Excerpted passage >>
This assignment is due Friday, September 19th, 2008, at 5:00pm. For due dates of future assignments, see CS202/Assignments.


1. Bureaucratic part

This part you will not be graded on, but you should do it anyway.

Send me email. My address is <aspnes@cs.yale.edu>. In your message, include:

  1. Your name.
  2. Your status: whether you are an undergraduate, grad student, auditor, etc.
  3. Whether you have ever taken a class that used Grade-o-Matic before.1

  4. Anything else you'd like to say.

2. Technical part

This part you will be graded on.

2.1. Logical equivalences

Which of the following propositions are logically equivalent?

  1. p ⇒ ¬r ⇒ ¬q
  2. p ⇒ q ⇒ r
  3. p ⇒ ¬(q ⇒ r)
  4. (p ∧ q) ⇒ r
  5. (p ⇒ q) ⇒ r
  6. (p ∨ q) ⇒ r

2.2. An attempt at realism

Suppose that our universe is the real numbers. Which of the following statements are true? Justify your answers.

  1. ∀y∃x y=x+1.
  2. ∀y∃x y²>x.

  3. ∀y∃x y²<x.

  4. ∃y∀x y²<x.

  5. ∃x∀y y=x+1.
  6. ∃x∀y y²>x.

  7. ∃x∀y y²≠x.
  8. ∀x∃y y²≠x.

2.3. A modeling problem

Consider the following axioms on a unary predicate B and a binary predicate S.

  1. ∃x B(x).
  2. ∀x∃!y S(x,y).
  3. ∀x∀y S(x,y) ⇒ B(x) ⇒ ¬B(y).

Answer each of these questions, justifying your answer in each case:

  1. Is there a model of these axioms with exactly one element?
  2. Is there a model of these axioms with exactly two elements?
  3. Is there a model of these axioms with exactly three elements?
  1. Ulterior motive: The information in your email will be used to create an account for you in Grade-o-Matic. (1)

2014-06-17 11:57

Action item A >> How would you translate this sentence from the assignment sheet into Spanish: "Consider the following axioms on a unary predicate B and a binary predicate S."?
Action item B >> Can you write out the assignment sheet again, starting with "2. ∀x∃!y S(x,y)." and going on through "in Grade-o-Matic. (1)", and swap "model" for "structure"?

Data section >>
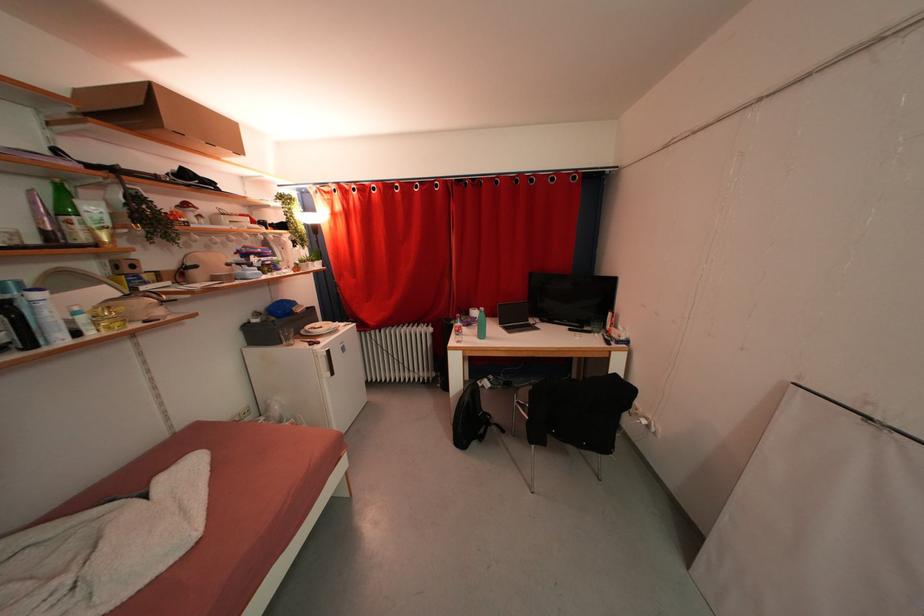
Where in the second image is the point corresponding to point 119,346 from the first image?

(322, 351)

Task solution A >> Considere los siguientes axiomas sobre un predicado unario B y un predicado binario S.

Task solution B >>
2. ∀x∃!y S(x,y).
  3. ∀x∀y S(x,y) ⇒ B(x) ⇒ ¬B(y).

Answer each of these questions, justifying your answer in each case:

  1. Is there a structure of these axioms with exactly one element?
  2. Is there a structure of these axioms with exactly two elements?
  3. Is there a structure of these axioms with exactly three elements?
  1. Ulterior motive: The information in your email will be used to create an account for you in Grade-o-Matic. (1)